**Work required**
Retype the records below line for line, keeping every character as it stands.

**Extracted information**
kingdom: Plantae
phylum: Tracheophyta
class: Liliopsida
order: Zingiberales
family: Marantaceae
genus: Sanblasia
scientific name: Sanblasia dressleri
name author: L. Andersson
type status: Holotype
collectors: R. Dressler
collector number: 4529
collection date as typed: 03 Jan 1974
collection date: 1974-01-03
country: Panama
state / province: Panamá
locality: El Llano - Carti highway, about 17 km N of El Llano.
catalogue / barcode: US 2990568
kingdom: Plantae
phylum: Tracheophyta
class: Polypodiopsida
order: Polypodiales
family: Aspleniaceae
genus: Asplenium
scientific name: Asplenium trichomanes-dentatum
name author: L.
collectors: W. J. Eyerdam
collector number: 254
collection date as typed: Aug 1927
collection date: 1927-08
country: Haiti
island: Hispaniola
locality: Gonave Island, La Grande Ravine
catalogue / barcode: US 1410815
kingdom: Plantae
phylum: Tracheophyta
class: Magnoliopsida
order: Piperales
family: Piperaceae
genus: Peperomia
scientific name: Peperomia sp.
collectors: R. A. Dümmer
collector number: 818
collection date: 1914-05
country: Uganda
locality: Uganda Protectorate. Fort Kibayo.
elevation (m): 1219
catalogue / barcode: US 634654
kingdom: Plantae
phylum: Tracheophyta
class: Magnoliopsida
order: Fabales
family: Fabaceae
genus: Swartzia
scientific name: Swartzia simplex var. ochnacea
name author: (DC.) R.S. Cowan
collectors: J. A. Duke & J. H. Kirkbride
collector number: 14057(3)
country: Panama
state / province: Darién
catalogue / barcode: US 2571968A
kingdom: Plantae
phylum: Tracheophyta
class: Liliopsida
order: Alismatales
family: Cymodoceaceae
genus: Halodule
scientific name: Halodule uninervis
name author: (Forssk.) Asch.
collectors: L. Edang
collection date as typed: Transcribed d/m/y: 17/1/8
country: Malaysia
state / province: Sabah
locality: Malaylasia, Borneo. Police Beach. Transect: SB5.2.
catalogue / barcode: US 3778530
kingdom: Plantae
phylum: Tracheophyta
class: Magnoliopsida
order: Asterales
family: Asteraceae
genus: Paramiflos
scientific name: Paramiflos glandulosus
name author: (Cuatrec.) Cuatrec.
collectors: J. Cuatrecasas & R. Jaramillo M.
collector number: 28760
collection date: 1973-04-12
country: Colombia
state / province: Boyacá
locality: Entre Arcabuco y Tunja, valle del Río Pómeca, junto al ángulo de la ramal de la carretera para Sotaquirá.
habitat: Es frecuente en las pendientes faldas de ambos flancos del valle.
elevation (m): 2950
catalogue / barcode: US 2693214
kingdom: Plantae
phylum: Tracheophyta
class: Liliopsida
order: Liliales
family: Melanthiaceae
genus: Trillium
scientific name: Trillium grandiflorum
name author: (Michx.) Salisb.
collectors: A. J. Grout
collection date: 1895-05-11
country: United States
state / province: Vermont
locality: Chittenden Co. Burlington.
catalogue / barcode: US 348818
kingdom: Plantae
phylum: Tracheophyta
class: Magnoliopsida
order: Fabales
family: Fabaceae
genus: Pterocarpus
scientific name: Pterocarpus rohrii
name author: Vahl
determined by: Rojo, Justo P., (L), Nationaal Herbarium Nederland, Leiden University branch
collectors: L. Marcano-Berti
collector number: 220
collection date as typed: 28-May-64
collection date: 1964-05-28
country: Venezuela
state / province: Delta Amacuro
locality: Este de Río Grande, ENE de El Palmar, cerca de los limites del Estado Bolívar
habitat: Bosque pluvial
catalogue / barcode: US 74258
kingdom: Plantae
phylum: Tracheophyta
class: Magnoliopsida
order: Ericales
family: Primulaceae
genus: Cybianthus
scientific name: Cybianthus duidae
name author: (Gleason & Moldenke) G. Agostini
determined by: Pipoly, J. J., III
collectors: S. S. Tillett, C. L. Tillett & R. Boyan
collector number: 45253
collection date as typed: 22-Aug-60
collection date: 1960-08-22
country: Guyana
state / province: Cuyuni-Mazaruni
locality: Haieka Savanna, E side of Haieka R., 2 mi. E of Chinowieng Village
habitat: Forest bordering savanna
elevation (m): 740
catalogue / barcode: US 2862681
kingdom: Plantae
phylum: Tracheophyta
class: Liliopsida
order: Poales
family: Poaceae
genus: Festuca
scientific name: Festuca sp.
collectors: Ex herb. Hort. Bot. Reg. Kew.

**Answer to this exercise**
kingdom: Plantae
phylum: Tracheophyta
class: Liliopsida
order: Zingiberales
family: Marantaceae
genus: Sanblasia
scientific name: Sanblasia dressleri
name author: L. Andersson
type status: Holotype
collectors: R. Dressler
collector number: 4529
collection date as typed: 03 Jan 1974
collection date: 1974-01-03
country: Panama
state / province: Panamá
locality: El Llano - Carti highway, about 17 km N of El Llano.
catalogue / barcode: US 2990568
kingdom: Plantae
phylum: Tracheophyta
class: Polypodiopsida
order: Polypodiales
family: Aspleniaceae
genus: Asplenium
scientific name: Asplenium trichomanes-dentatum
name author: L.
collectors: W. J. Eyerdam
collector number: 254
collection date as typed: Aug 1927
collection date: 1927-08
country: Haiti
island: Hispaniola
locality: Gonave Island, La Grande Ravine
catalogue / barcode: US 1410815
kingdom: Plantae
phylum: Tracheophyta
class: Magnoliopsida
order: Piperales
family: Piperaceae
genus: Peperomia
scientific name: Peperomia sp.
collectors: R. A. Dümmer
collector number: 818
collection date: 1914-05
country: Uganda
locality: Uganda Protectorate. Fort Kibayo.
elevation (m): 1219
catalogue / barcode: US 634654
kingdom: Plantae
phylum: Tracheophyta
class: Magnoliopsida
order: Fabales
family: Fabaceae
genus: Swartzia
scientific name: Swartzia simplex var. ochnacea
name author: (DC.) R.S. Cowan
collectors: J. A. Duke & J. H. Kirkbride
collector number: 14057(3)
country: Panama
state / province: Darién
catalogue / barcode: US 2571968A
kingdom: Plantae
phylum: Tracheophyta
class: Liliopsida
order: Alismatales
family: Cymodoceaceae
genus: Halodule
scientific name: Halodule uninervis
name author: (Forssk.) Asch.
collectors: L. Edang
collection date as typed: Transcribed d/m/y: 17/1/8
country: Malaysia
state / province: Sabah
locality: Malaylasia, Borneo. Police Beach. Transect: SB5.2.
catalogue / barcode: US 3778530
kingdom: Plantae
phylum: Tracheophyta
class: Magnoliopsida
order: Asterales
family: Asteraceae
genus: Paramiflos
scientific name: Paramiflos glandulosus
name author: (Cuatrec.) Cuatrec.
collectors: J. Cuatrecasas & R. Jaramillo M.
collector number: 28760
collection date: 1973-04-12
country: Colombia
state / province: Boyacá
locality: Entre Arcabuco y Tunja, valle del Río Pómeca, junto al ángulo de la ramal de la carretera para Sotaquirá.
habitat: Es frecuente en las pendientes faldas de ambos flancos del valle.
elevation (m): 2950
catalogue / barcode: US 2693214
kingdom: Plantae
phylum: Tracheophyta
class: Liliopsida
order: Liliales
family: Melanthiaceae
genus: Trillium
scientific name: Trillium grandiflorum
name author: (Michx.) Salisb.
collectors: A. J. Grout
collection date: 1895-05-11
country: United States
state / province: Vermont
locality: Chittenden Co. Burlington.
catalogue / barcode: US 348818
kingdom: Plantae
phylum: Tracheophyta
class: Magnoliopsida
order: Fabales
family: Fabaceae
genus: Pterocarpus
scientific name: Pterocarpus rohrii
name author: Vahl
determined by: Rojo, Justo P., (L), Nationaal Herbarium Nederland, Leiden University branch
collectors: L. Marcano-Berti
collector number: 220
collection date as typed: 28-May-64
collection date: 1964-05-28
country: Venezuela
state / province: Delta Amacuro
locality: Este de Río Grande, ENE de El Palmar, cerca de los limites del Estado Bolívar
habitat: Bosque pluvial
catalogue / barcode: US 74258
kingdom: Plantae
phylum: Tracheophyta
class: Magnoliopsida
order: Ericales
family: Primulaceae
genus: Cybianthus
scientific name: Cybianthus duidae
name author: (Gleason & Moldenke) G. Agostini
determined by: Pipoly, J. J., III
collectors: S. S. Tillett, C. L. Tillett & R. Boyan
collector number: 45253
collection date as typed: 22-Aug-60
collection date: 1960-08-22
country: Guyana
state / province: Cuyuni-Mazaruni
locality: Haieka Savanna, E side of Haieka R., 2 mi. E of Chinowieng Village
habitat: Forest bordering savanna
elevation (m): 740
catalogue / barcode: US 2862681
kingdom: Plantae
phylum: Tracheophyta
class: Liliopsida
order: Poales
family: Poaceae
genus: Festuca
scientific name: Festuca sp.
collectors: Ex herb. Hort. Bot. Reg. Kew.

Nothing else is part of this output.